Para os mesmos anos eleitorais, o valor foi ainda mais expressivo entre o desempenho dos campos para vereador e deputado federal (0,92).

É relevante pontuar que as disputas municipais são pleitos intermediários, uma vez que têm lugar no meio dos mandatos estaduais e nacionais. Assim sendo, são capazes de atualizar o nível de apoio a partidos de diferentes espectros e influenciar as estratégias e reposicionamentos dos competidores para as disputas que as sucedem. Além disso, a grande proximidade entre eleitores e candidatos nas municipalidades favorece o compartilhamento de valores e atitudes políticas, aferindo-se a partir deles o peso dos humores locais sobre o destino das próximas eleições gerais.

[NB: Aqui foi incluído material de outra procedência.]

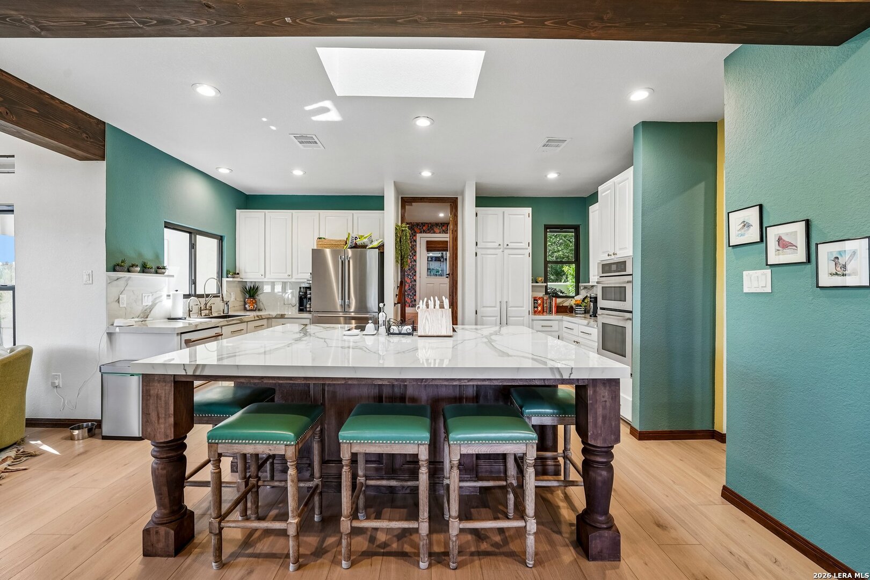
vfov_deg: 81.2
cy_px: 290
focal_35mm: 14
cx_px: 435
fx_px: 338
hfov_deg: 104.3
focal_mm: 14
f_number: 8
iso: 400
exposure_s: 1/25
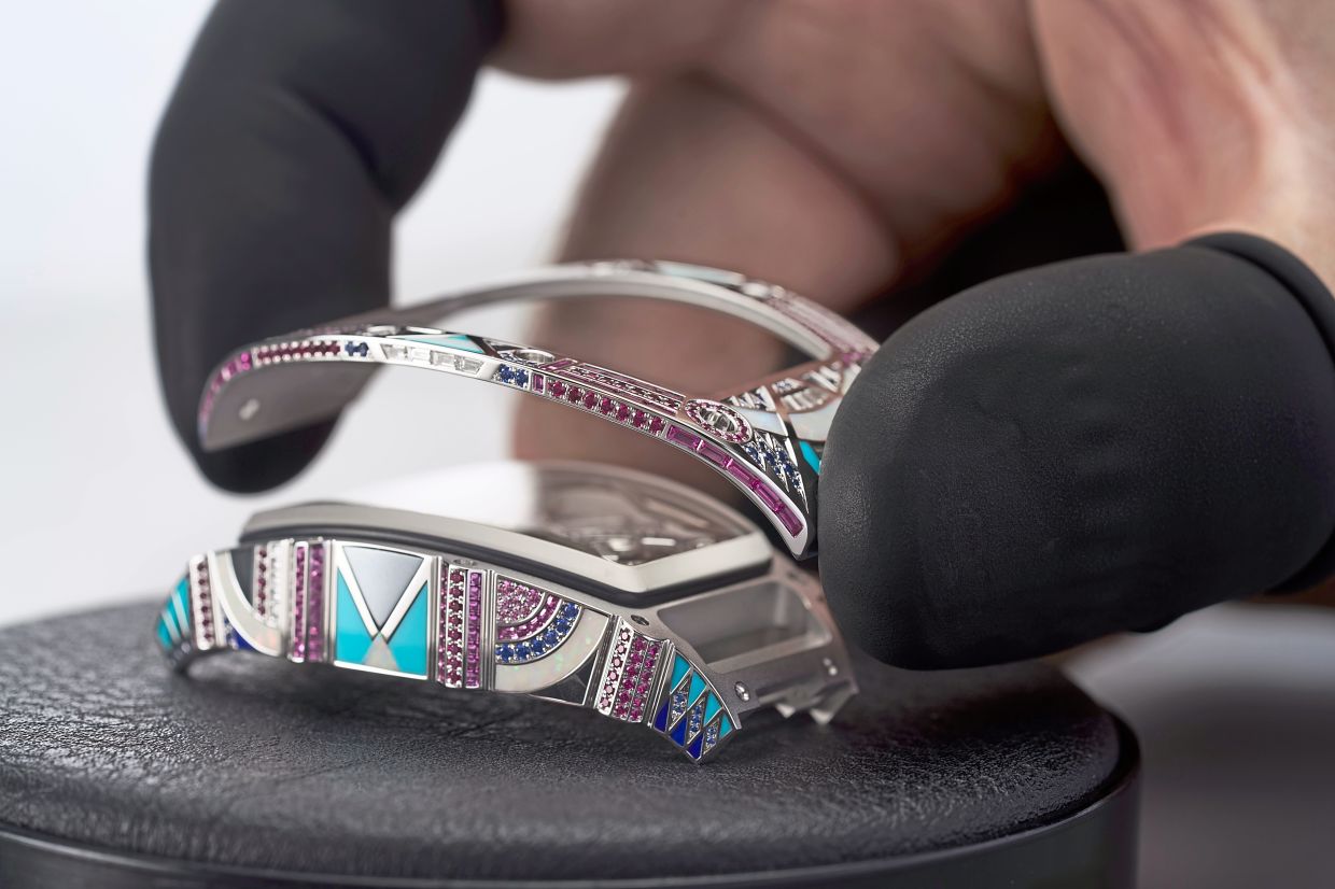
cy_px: 444
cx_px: 668
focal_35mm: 90
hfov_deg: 22.6
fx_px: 3336
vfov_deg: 15.2
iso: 125
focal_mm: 90
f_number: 9
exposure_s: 1/160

Examinando a votação dos agregados ideológicos em todas as eleições da Nova República, é possível identificar que os realinhamentos do sistema partidário nacional foram precedidos por alterações sensíveis no desempenho dos partidos nos pleitos locais imediatamente anteriores. A partir de um exame histórico-comparado e com o auxílio de testes estatísticos, a pesquisa conduzida em coautoria com Lavareda evidencia que as eleições municipais de 1988, 1992, 2000 e 2016 sinalizaram a iminência de ciclos eleitorais favoráveis aos campos ideológicos que chegaram à presidência – em 1989 (direita), 1994 (centro), 2002 (esquerda) e 2018 (direita) -, com reflexos também sobre os demais cargos em disputa nas eleições gerais.

Assim, a despeito das relações personalistas, curiosidades e idiossincrasias que podem emergir das disputas locais – e que frequentemente despertam atenção da mídia, do eleitorado e de analistas – pesquisas recentes têm endossado a relevância de dinâmicas subnacionais para o entendimento do sistema político-partidário brasileiro. Em consonância com esse entendimento, é possível afirmar que as eleições municipais, quando examinadas em perspectiva histórica, são capazes de oferecer um entendimento sistêmico sobre o horizonte da política brasileira, captando o clima ideológico das competições que as sucedem.

Tendo em vista a relevância das disputas municipais, especialmente em meio a um contexto singularmente desafiador para o futuro do sistema político nacional, será lançado o Índice CNN, fruto da parceria entre a CNN e o IPESPE Analítica – nova divisão do IPESPE responsável por análises estatísticas avançadas.

Com o auxílio de agregadores inteligentes que monitoram a evolução das intenções de voto dos principais candidatos e candidatas em disputa, a iniciativa viabiliza o
acompanhamento das eleições para prefeito nas capitais e munícipios com possibilidade de segundo turno ao longo da corrida municipal de 2024 (G-96).

O agregador é desenvolvido a partir de um conjunto de pesquisas registradas no Tribunal Superior Eleitoral, conduzidas por diversos institutos, e leva em conta as
características amostrais de cada levantamento, além do histórico dos institutos em eleições prévias, atribuindo maior peso aos levantamentos realizados por institutos tradicionais e em datas mais próximas ao pleito.

Com o agregador, construído a partir de técnicas de machine learning e estatística bayesiana, estimamos a intenção de voto dos principais competidores considerando o
acumulado de pesquisas disponíveis até a data do levantamento mais recente. O agregador é sempre atualizado com a divulgação de novas pesquisas.

Além disso, o Índice CNN disponibilizará semanalmente o quadro competitivo dos partidos, por meio do qual contabilizamos as legendas que lideram as eleições de prefeito por região e no agregado nacional.

Desse modo, a CNN e o IPESPE Analítica inovam não apenas na amplitude da cobertura atualizada das eleições municipais nesse ano, mas oferecem também informações e análises qualificadas que antecipam tendências para as eleições de 2026.